Das hat der Bundesgerichtshof in einem Urteil vom 14. Februar 2007 (Az.: IV ZR 150/05) entschieden.
Die verstorbene Ehefrau des Klägers war bei Abschluss ihres privaten Rentenversicherungs-Vertrages im Jahr 1979 mit einem anderen Mann verheiratet. Für die bei Tod vor Vertragsablauf fällige Beitragsrückgewähr war als bezugsberechtigte Person „der Ehegatte der versicherten Person“ angegeben.
Die erste Ehe wurde 1985 geschieden. Mit dem Kläger war die Frau von 1993 bis zu ihrem Tod im Jahr 1994 verheiratet. Der private Rentenversicherer zahlte die Versicherungsleistung in Höhe von etwas mehr als 6.000 Euro an den ersten Ehemann der Verstorbenen aus.
In seiner hiergegen gerichteten Klage legte der Witwer der Versicherten dar, wie die Erklärung zur Bezugsberechtigung verstanden werden müsse.
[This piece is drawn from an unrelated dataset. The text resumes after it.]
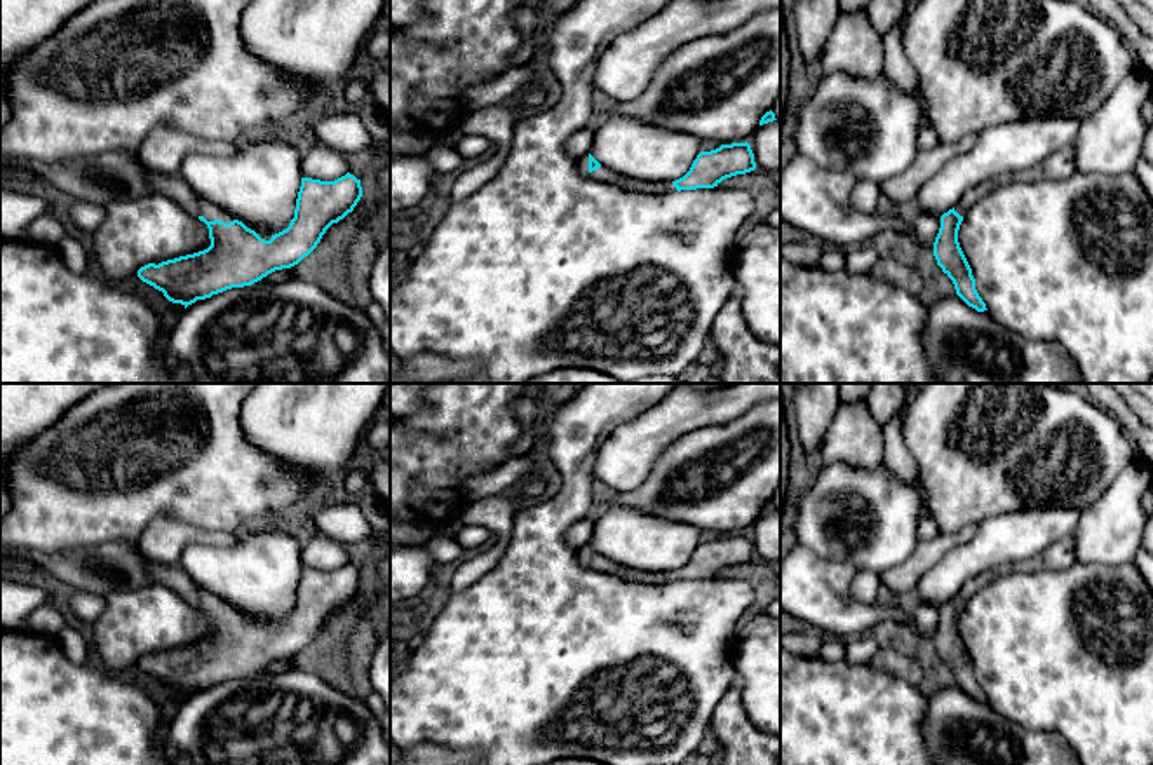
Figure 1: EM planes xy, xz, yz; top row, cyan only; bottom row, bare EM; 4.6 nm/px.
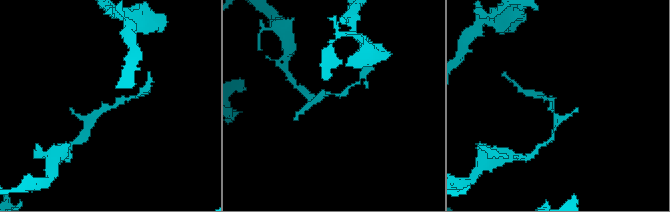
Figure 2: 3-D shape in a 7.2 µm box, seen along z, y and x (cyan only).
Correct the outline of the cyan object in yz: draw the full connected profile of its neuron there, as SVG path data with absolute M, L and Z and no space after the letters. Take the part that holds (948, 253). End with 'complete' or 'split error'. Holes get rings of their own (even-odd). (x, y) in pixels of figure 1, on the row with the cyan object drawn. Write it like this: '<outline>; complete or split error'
M1073 145L1052 153L1040 164L1017 171L1014 174L1001 174L988 179L970 190L953 209L941 216L941 228L934 242L934 256L942 272L953 281L956 294L977 312L984 312L986 303L975 289L972 268L960 247L958 230L968 209L986 193L1007 183L1036 183L1040 179L1066 179L1076 173L1076 159Z; split error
Dass nämlich das Geld an jenen Ehepartner auszuzahlen sei, mit welcher die Verstorbene zum Zeitpunkt ihres Todes verheiratet war.
Doch dem wollten die Richter des Bundesgerichtshofs nicht folgen und wiesen die Klage als unbegründet zurück.
Nach Auffassung des Gerichts ist der Inhalt einer Erklärung zur Bezugsberechtigung durch Auslegung zu ermitteln. Dabei kommt es auf das Verständnis des Versicherers zum Zeitpunkt ihrer Abgabe an.
Deshalb sei der Ehegatte als begünstigte Person anzusehen, mit dem die Verstorbene zum Zeitpunkt der Erklärung im Jahr 1997 verheiratet gewesen sei. Denn diese Erklärung ist durch die Scheidung nicht „automatisch“ unwirksam geworden, so das Gericht.
Hätte die Versicherte ihren neuen Ehemann begünstigen wollen, so hätte sie dies nach Auffassung des BGH ihrem Versicherer mitteilen müssen. Da dieses nicht erfolgt ist, war die Klage erfolglos.
Durch eine andere Formulierung kann man verhindern, dass das Geld an eine Person ausgezahlt wird, die man möglicherweise gar nicht gemeint hat. Beispielsweise bietet sich die Formulierung „gemäß testamentarischer Verfügung“ an. Das setzt allerdings voraus, dass auch tatsächlich ein Testament vorliegt und nach einer Scheidung gegebenenfalls erneuert wird.